Past greats
CHESS
By QUAH SENG SUN

It is important to recognise the past champions who have elevated chess standards to where they are today.

KIESERITZKY, Staunton, Capablanca … do any of these names ring a bell? No? You are not alone.

About two years ago, I was visiting one of the chess academies in the Klang Valley with some friends and we saw the walls lined with posters of former world chess champions. We reached a consensus that the youth of today would probably not be able to recognise the champions of yesteryears.

You may think that it’s unimportant to know all this old stuff but I would disagree with you. I would say that anyone who doesn’t know chess history is missing out on a lot of colour, as well as chess.

All the personalities of the past have actually shaped the chess we play today. Even now, great international-level players continue to draw their inspiration from those in the past. I don’t see why we, at the grassroots level, cannot appreciate them too.

José Raúl Capablanca

Take Capablanca, for example. He was the world champion from 1921 until 1927. He was very formidable at the chess board and had an aura of invincibility even before he became world champion.

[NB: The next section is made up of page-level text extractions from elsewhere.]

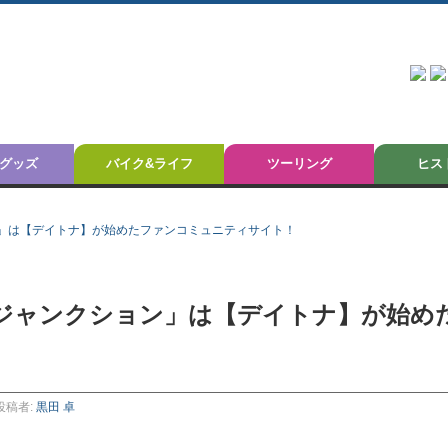
グッズ
バイク&ライフ
ツーリング
ヒス
」は【デイトナ】が始めたファンコミュニティサイト！
ジャンクション」は【デイトナ】が始め
投稿者:
黒田 卓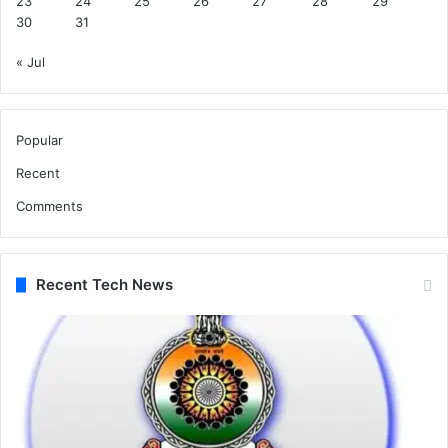
23
24
25
26
27
28
29
30
31
« Jul
Popular
Recent
Comments
Recent Tech News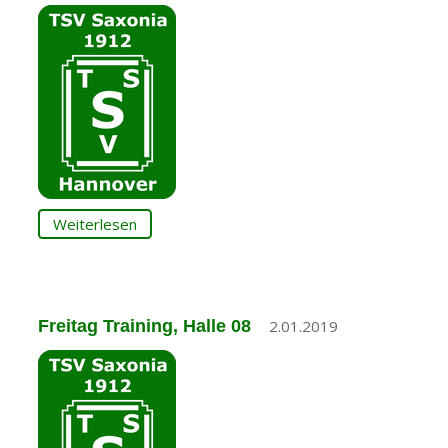
Weiterlesen
Freitag Training, Halle 08
2.01.2019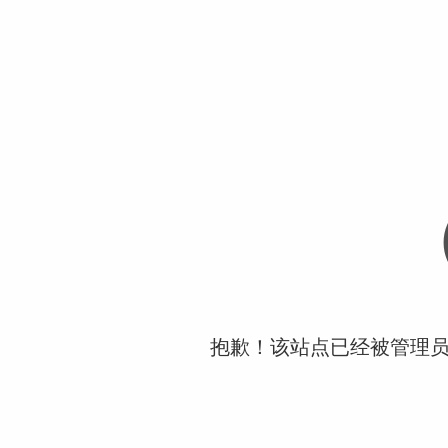
抱歉！该站点已经被管理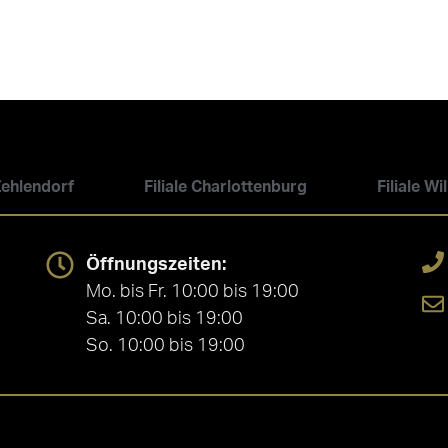
 Zehlendorf
Filiale Charlottenburg
Filiale W
Öffnungszeiten:
Mo. bis Fr. 10:00 bis 19:00
Sa. 10:00 bis 19:00
So. 10:00 bis 19:00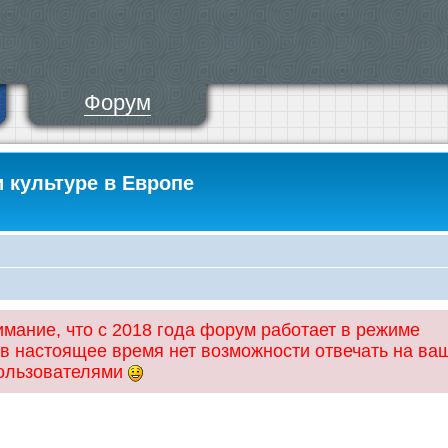
Форум
и культуре в Европе
ание, что с 2018 года форум работает в режиме
 в настоящее время нет возможности отвечать на ва
пользователями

It was said that in his first nine years of international play from 1909 to 1918, he played 155 games with 100 wins, 46 draws and only four losses. In the next 20 years, he won 191 games and lost 24. From 1914 to 1924, he played 126 games and lost only four.

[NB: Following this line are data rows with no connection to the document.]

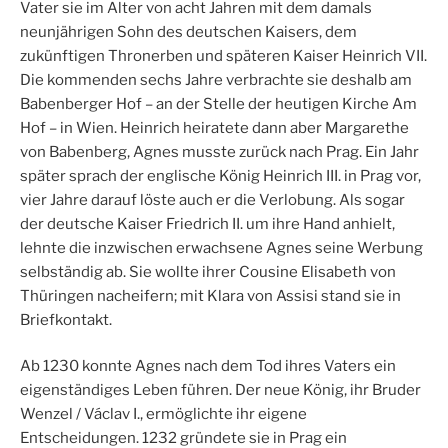
Vater sie im Alter von acht Jahren mit dem damals
neunjährigen Sohn des deutschen Kaisers, dem
zukünftigen Thronerben und späteren Kaiser Heinrich VII.
Die kommenden sechs Jahre verbrachte sie deshalb am
Babenberger Hof – an der Stelle der heutigen Kirche Am
Hof – in Wien. Heinrich heiratete dann aber Margarethe
von Babenberg, Agnes musste zurück nach Prag. Ein Jahr
später sprach der englische König Heinrich III. in Prag vor,
vier Jahre darauf löste auch er die Verlobung. Als sogar
der deutsche Kaiser Friedrich II. um ihre Hand anhielt,
lehnte die inzwischen erwachsene Agnes seine Werbung
selbständig ab. Sie wollte ihrer Cousine Elisabeth von
Thüringen nacheifern; mit Klara von Assisi stand sie in
Briefkontakt.
Ab 1230 konnte Agnes nach dem Tod ihres Vaters ein
eigenständiges Leben führen. Der neue König, ihr Bruder
Wenzel / Václav I., ermöglichte ihr eigene
Entscheidungen. 1232 gründete sie in Prag ein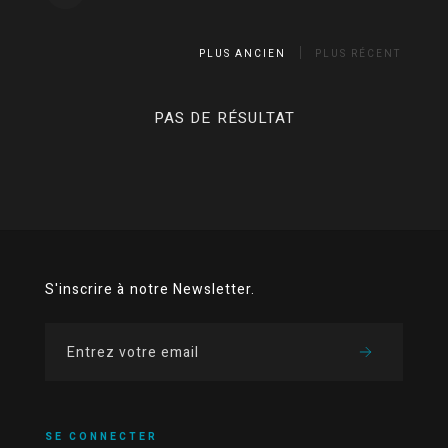
PLUS ANCIEN
PLUS RÉCENT
PAS DE RÉSULTAT
S'inscrire à notre Newsletter.
SE CONNECTER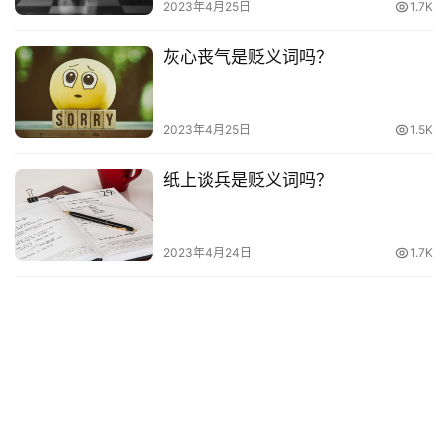
其
2023年4月25日
1.7K
他
词
灰心丧气是贬义词吗？
语
2023年4月25日
1.5K
纸上谈兵是贬义词吗？
2023年4月24日
1.7K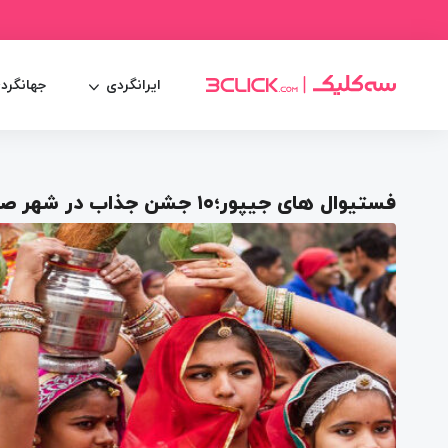
ایرانگردی
جهانگرد
فستیوال های جیپور؛۱۰ جشن جذاب در شهر صورتی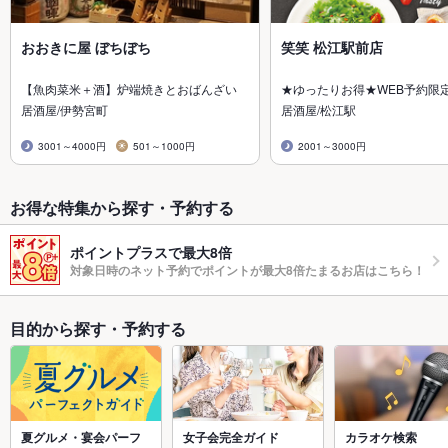
おおきに屋 ぼちぼち
笑笑 松江駅前店
【魚肉菜米＋酒】炉端焼きとおばんざい
★ゆったりお得★WEB予約限
居酒屋/伊勢宮町
居酒屋/松江駅
3001～4000円
501～1000円
2001～3000円
お得な特集から探す・予約する
ポイントプラスで最大8倍
対象日時のネット予約でポイントが最大8倍たまるお店はこちら！
目的から探す・予約する
夏グルメ・宴会パーフ
女子会完全ガイド
カラオケ検索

Then, at the 1924 New York tournament, one of the great tournaments of the past, he lost to Richard Reti. Everyone was shocked. So unexpected was the loss that the New York Times reported the event with the headline: Capablanca Loses 1st Game Since 1914.

In his entire playing career, he played more than 700 games and lost only 35. No wonder he was dubbed “The Chess Machine” by his admirers.

Capablanca was suave, he was a ladies’ man, and he enjoyed life. Certainly, this chess player from Cuba was unlike the stereotype of his chess contemporaries.

Back to the NYT. In 1921, after Capablanca had beaten Emmanuel Lasker for the championship title, the newspaper had this to say:

“In appearance, the new champion is utterly unlike the popular conception of a chess player. The beard, the spectacles, the furrowed brow, the rounded shoulders, the clouds of smoke, the careless attire – all these are absent. The new champion looks more like a successful businessman than a chess player.

“Everything interests him. Except when playing or preparing for play, he forgets chess and enjoys life as any healthy, lively-minded young man of 32 should who can afford it.”

That’s Capablanca for you. It wasn’t until the heydays of Boris Spassky in the early 1970s and Gary Kasparov in the 1990s that chess fashion became stylish again. So you see, Capablanca was way ahead of his time, both on and off the chess board.